--- Work order ---
Exactly as they appear, output all of the records. Skip any images.

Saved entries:
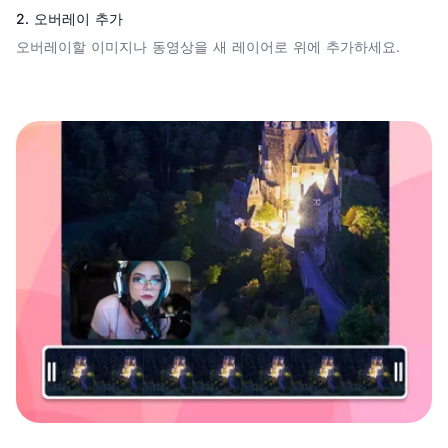
2. 오버레이 추가
오버레이할 이미지나 동영상을 새 레이어로 위에 추가하세요.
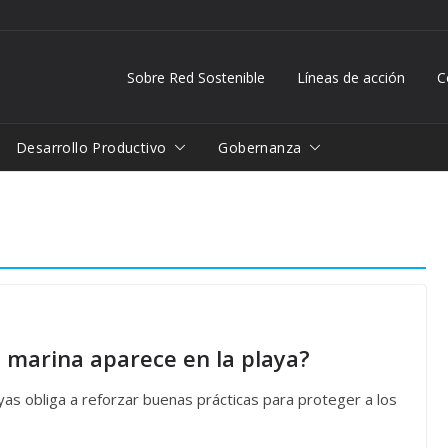
Sobre Red Sostenible
Líneas de acción
C
Desarrollo Productivo
Gobernanza
 marina aparece en la playa?
yas obliga a reforzar buenas prácticas para proteger a los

--- Solution below ---
2. 오버레이 추가
오버레이할 이미지나 동영상을 새 레이어로 위에 추가하세요.
Sobre Red Sostenible
Líneas de acción
C
Desarrollo Productivo
Gobernanza
 marina aparece en la playa?
yas obliga a reforzar buenas prácticas para proteger a los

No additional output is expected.